Volviéndose primero a mistress Conrad, le preguntó si sería tan amable como para informarle, con exactitud, de cuáles habían sido sus movimientos.

—¿A ver...? Subí la escalera, llamé a la doncella. Luego, como no comparecía, salí de la habitación, llamándola, y la oí hablar en la escalera. Después que me cepilló el cabello la despedí en un estado particular de nervios y me puse a leer un rato antes de meterme en la cama.

—Y, ¿usted lady Julieta, entonces...?

—Me fui directamente a la cama porque estaba muy fatigada.

—Así, pues, ¿para qué quería un libro, querida? —dijo mistress Conrad con una suave sonrisa.

—¿Un libro? —lady Julieta se ruborizó.

—Sí, recuerde que cuando yo despedí a Leonie usted subía la escalera. Venía, según dijo, del salón adonde había entrado para coger un libro.

—Es verdad. Se me había olvidado.

Lady Julieta inmediatamente unió las manos con visible nerviosismo.

—¿Oyó gritar entonces a la doncella de mistress Conrad, milady?

—No, no la oí... No oí nada —repuso lady Julieta con voz mucho más firme.

—Es curioso, porque en aquel momento debía usted hallarse en el salón.
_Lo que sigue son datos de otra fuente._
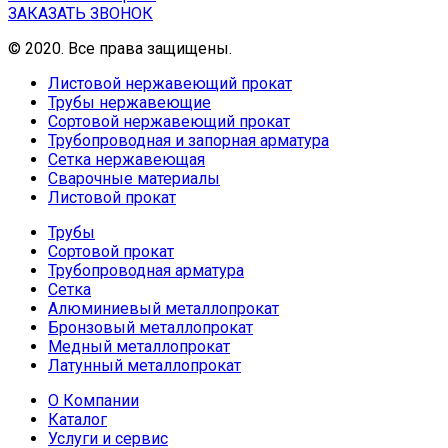
ЗАКАЗАТЬ ЗВОНОК
© 2020. Все права защищены.
Листовой нержавеющий прокат
Трубы нержавеющие
Сортовой нержавеющий прокат
Трубопроводная и запорная арматура
Сетка нержавеющая
Сварочные материалы
Листовой прокат
Трубы
Сортовой прокат
Трубопроводная арматура
Сетка
Алюминиевый металлопрокат
Бронзовый металлопрокат
Медный металлопрокат
Латунный металлопрокат
О Компании
Каталог
Услуги и сервис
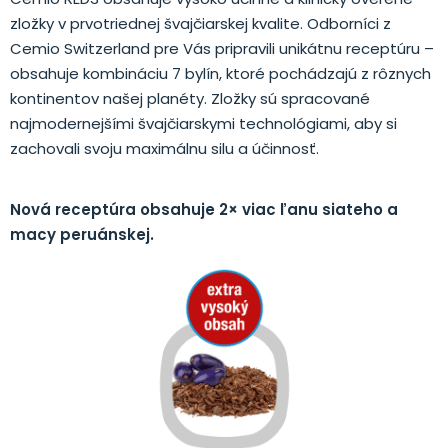
zložky v prvotriednej švajčiarskej kvalite. Odborníci z
Cemio Switzerland pre Vás pripravili unikátnu receptúru –
obsahuje kombináciu 7 bylín, ktoré pochádzajú z rôznych
kontinentov našej planéty. Zložky sú spracované
najmodernejšími švajčiarskymi technológiami, aby si
zachovali svoju maximálnu silu a účinnosť.
Nová receptúra ​​obsahuje 2× viac ľanu siateho a
macy peruánskej.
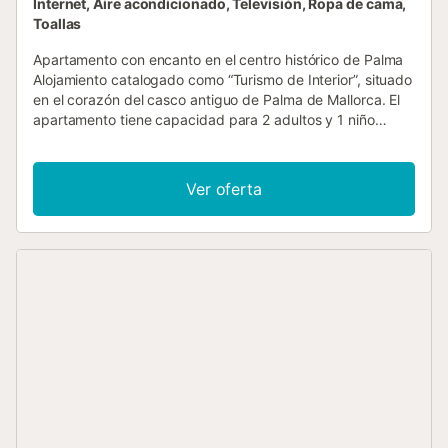
Internet, Aire acondicionado, Televisión, Ropa de cama,
Toallas
Apartamento con encanto en el centro histórico de Palma
Alojamiento catalogado como “Turismo de Interior”, situado
en el corazón del casco antiguo de Palma de Mallorca. El
apartamento tiene capacidad para 2 adultos y 1 niño
(hasta 14 años). Dispone de un dormitorio principal con
cama doble y un sofá cama doble en la zona de estar.
Debe tenerse en cuenta que no hay puerta que separe el
Ver oferta
dormitorio del salón, ya que el espacio está concebido
como un ambiente abierto. El apartamento se encuentra
en la tercera planta de un edificio sin ascensor. Debido a
las características del edificio y al carácter estrecho de la
escalera, no recomendamos este alojamiento para
personas mayores o con dificultades de movilidad ni para
familias con carritos de bebé. No obstante, si deciden
reservar a pesar de ello, podemos instalar una cuna y
trona bajo petición con un coste adicional de 10 €/día. En
caso de necesitarlo, rogamos nos lo comuniquen con al
menos 48 horas de antelación. Se trata de una vivienda
elegante, tranquila y totalmente equipada. Desde el
apartamento se tienen vistas a una pequeña calle tranquila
Poirot se volvió al joven Leonard.

—¿Monsieur?

—Yo subí directamente la escalera y entré en mi habitación, de la que ya no volví a salir.

Poirot se atusó el bigote.

—Bien, ya veo que de aquí no sacaremos nada. Señoras, caballeros, lamento infinitamente haberles sacado de su sueño para tan escaso resultado. Acepten mis excusas, por favor.

Gesticulando y excusándose, les hizo salir de la habitación. Luego se encaró con la doncella francesa, una muchacha viva y de rostro despierto. Alloway y Weardale habían ido a acompañar a las señoras.

—Ahora, mademoiselle, sepamos la verdad —dijo—. No me endose ningún cuento, ¿entendido? ¿Por qué chilló en la escalera?

—Ah, monsieur, porque vi una figura alta... toda vestida de blanco...

Poirot la hizo callar mediante un ademán enérgico.

—Repito que no me cuente un cuento. Voy a adivinar lo ocurrido y usted me dirá si tengo o no razón. Chilló usted porque él la besó. Me refiero a mister Leonard Weardale.

Eh bien, monsieur, ¿qué es un beso después de todo?

—Una cosa muy natural en estas circunstancias —repuso Poirot con galantería—. Ahora explíqueme usted todo lo ocurrido.

—Pues el señor Weardale llegó por detrás y me asió por la cintura, yo me sobresalté y lancé un grito. No hubiera chillado si no hubiera llegado así, sigiloso como un gato. Entonces salió monsieur le secretaire y monsieur Leonard huyó escaleras arriba. Señores, pónganse en mi caso: ¿qué podía hacer yo, sobre todo, tratándose de un jeune homme comme ça... tellement comme il faut? Ma foi, inventé una aparición.

—Ahora todo se explica —exclamó gozoso Poirot—. Y después subió usted a la habitación de su señora, que se halla ¿en qué parte del pasillo del primer piso?

—En un extremo. Por ahí; monsieur.

—Es decir, encima del estudio. Bien, mademoiselle, no le entretengo más. Y la prochaine fois no grite.

La acompañó hasta la puerta y luego volvió a mi lado con la sonrisa en los labios.

—¡Qué caso más interesante! ¿No le parece, Hastings? Comienzo a tener varias ideas. ¿Y usted?

—¿Qué hacía Leonard Weardale en la escalera? No me gusta ese muchacho, Poirot, Es un inútil.

—Estoy de acuerdo, mon ami.

—En cambio Fitzroy parece hombre honrado.

—Es lo que opina lord Alloway.

—Pero tiene un aspecto...

—...demasiado bueno, ¿verdad? Opino lo mismo. Tampoco creo que sea buena persona nuestra bella amiga mistress Conrad.

—Cuya habitación se halla encima del estudio, no lo olvidemos —insinué dirigiendo a mi amigo una mirada penetrante.

Pero Poirot movió la cabeza y en sus labios se dibujó una leve sonrisa.